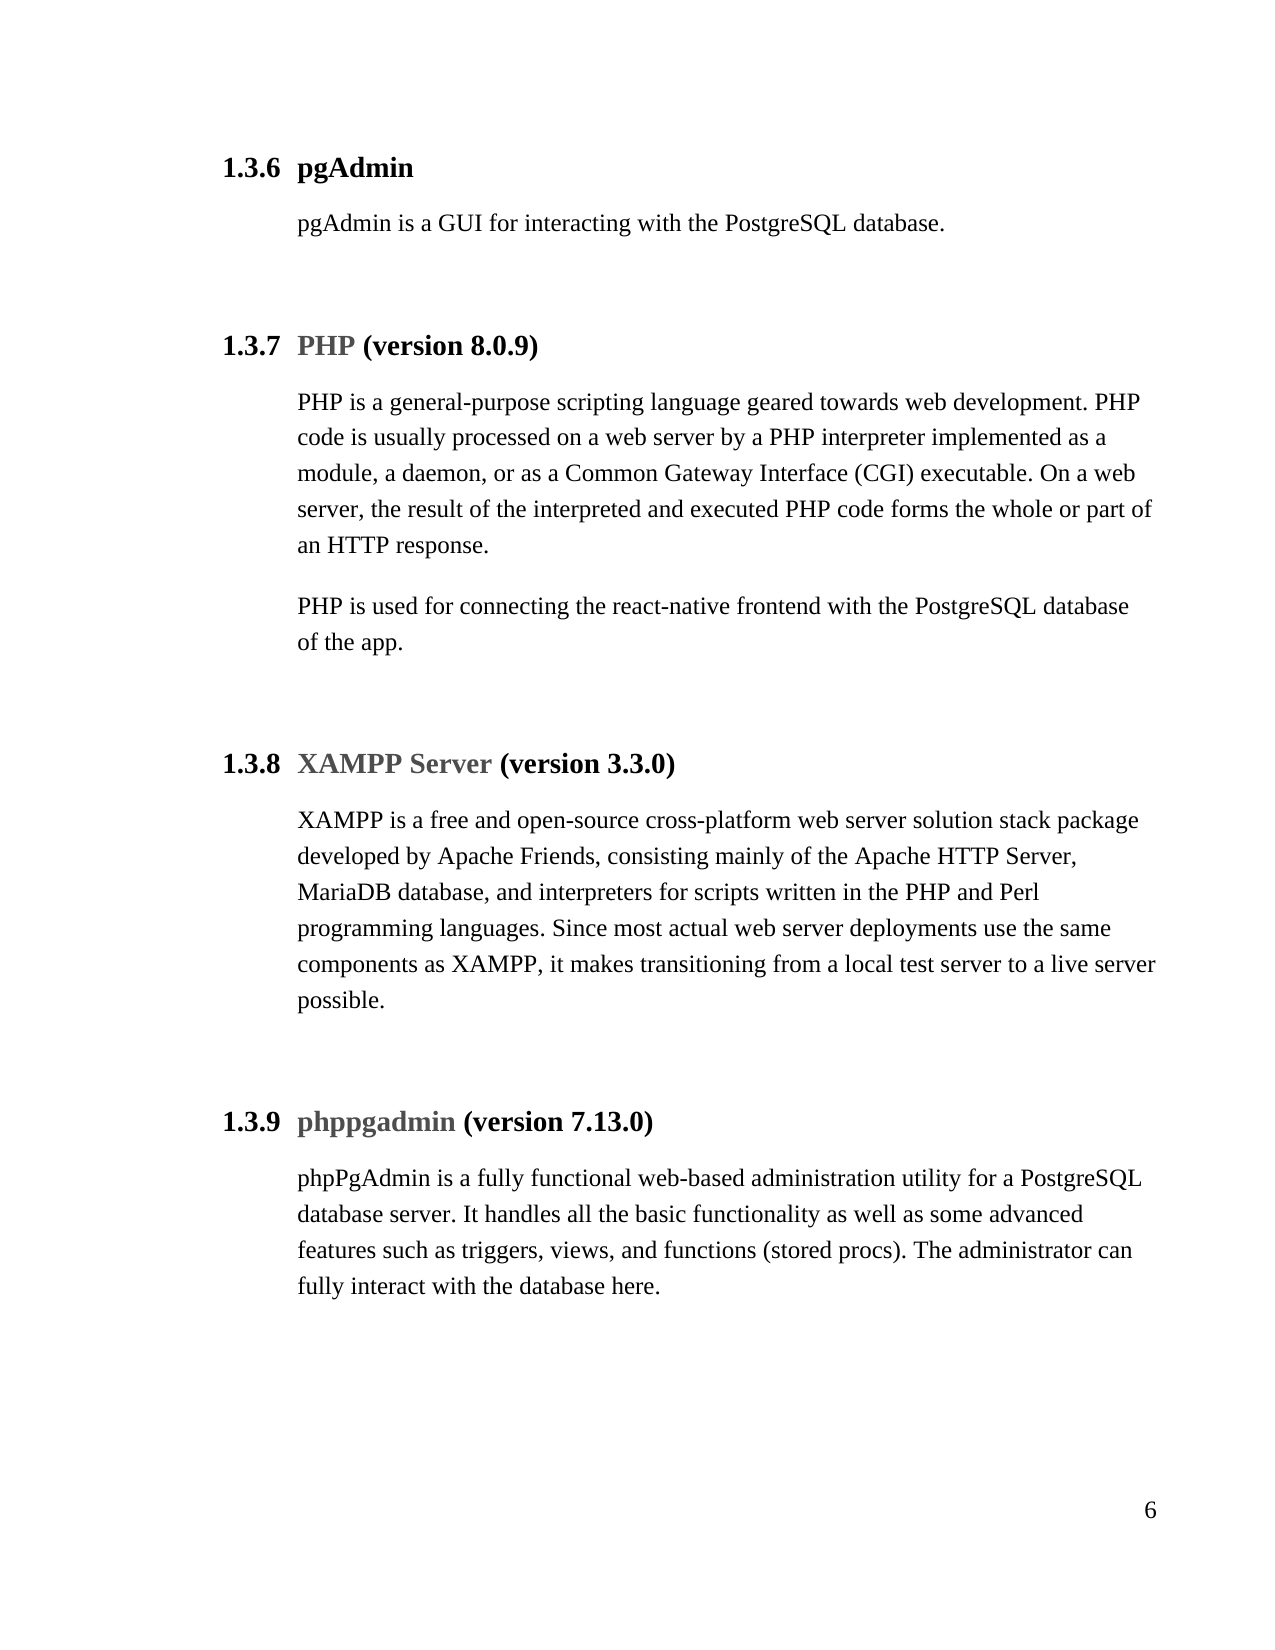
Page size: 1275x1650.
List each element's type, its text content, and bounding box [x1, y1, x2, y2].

text pgAdmin is a GUI for interacting with the PostgreSQL database. [297, 208, 1156, 237]
text phpPgAdmin is a fully functional web-based administration utility for a PostgreSQL database server. It handles all the basic functionality as well as some advanced features such as triggers, views, and functions (stored procs). The administrator can fully interact with the database here. [297, 1163, 1156, 1299]
text XAMPP is a free and open-source cross-platform web server solution stack package developed by Apache Friends, consisting mainly of the Apache HTTP Server, MariaDB database, and interpreters for scripts written in the PHP and Perl programming languages. Since most actual web server deployments use the same components as XAMPP, it makes transitioning from a local test server to a live server possible. [297, 978, 1156, 1014]
subtitle phppgadmin (version 7.13.0) [222, 1104, 1156, 1138]
subtitle pgAdmin [222, 150, 1156, 183]
subtitle XAMPP Server (version 3.3.0) [222, 747, 1156, 780]
text XAMPP is a free and open-source cross-platform web server solution stack package developed by Apache Friends, consisting mainly of the Apache HTTP Server, MariaDB database, and interpreters for scripts written in the PHP and Perl programming languages. Since most actual web server deployments use the same components as XAMPP, it makes transitioning from a local test server to a live server possible. [297, 805, 1156, 949]
text PHP is a general-purpose scripting language geared towards web development. PHP code is usually processed on a web server by a PHP interpreter implemented as a module, a daemon, or as a Common Gateway Interface (CGI) executable. On a web server, the result of the interpreted and executed PHP code forms the whole or part of an HTTP response. [297, 387, 1156, 559]
subtitle PHP (version 8.0.9) [222, 328, 1156, 362]
text PHP is used for connecting the react-native frontend with the PostgreSQL database of the app. [297, 591, 1156, 656]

-------------------------

**Exercise brief:** Locate the word "PostgreSQL" in the entries, and copy every line where it is found.

**Expected output:**
text pgAdmin is a GUI for interacting with the PostgreSQL database. [297, 208, 1156, 237]
text phpPgAdmin is a fully functional web-based administration utility for a PostgreSQL database server. It handles all the basic functionality as well as some advanced features such as triggers, views, and functions (stored procs). The administrator can fully interact with the database here. [297, 1163, 1156, 1299]
text PHP is used for connecting the react-native frontend with the PostgreSQL database of the app. [297, 591, 1156, 656]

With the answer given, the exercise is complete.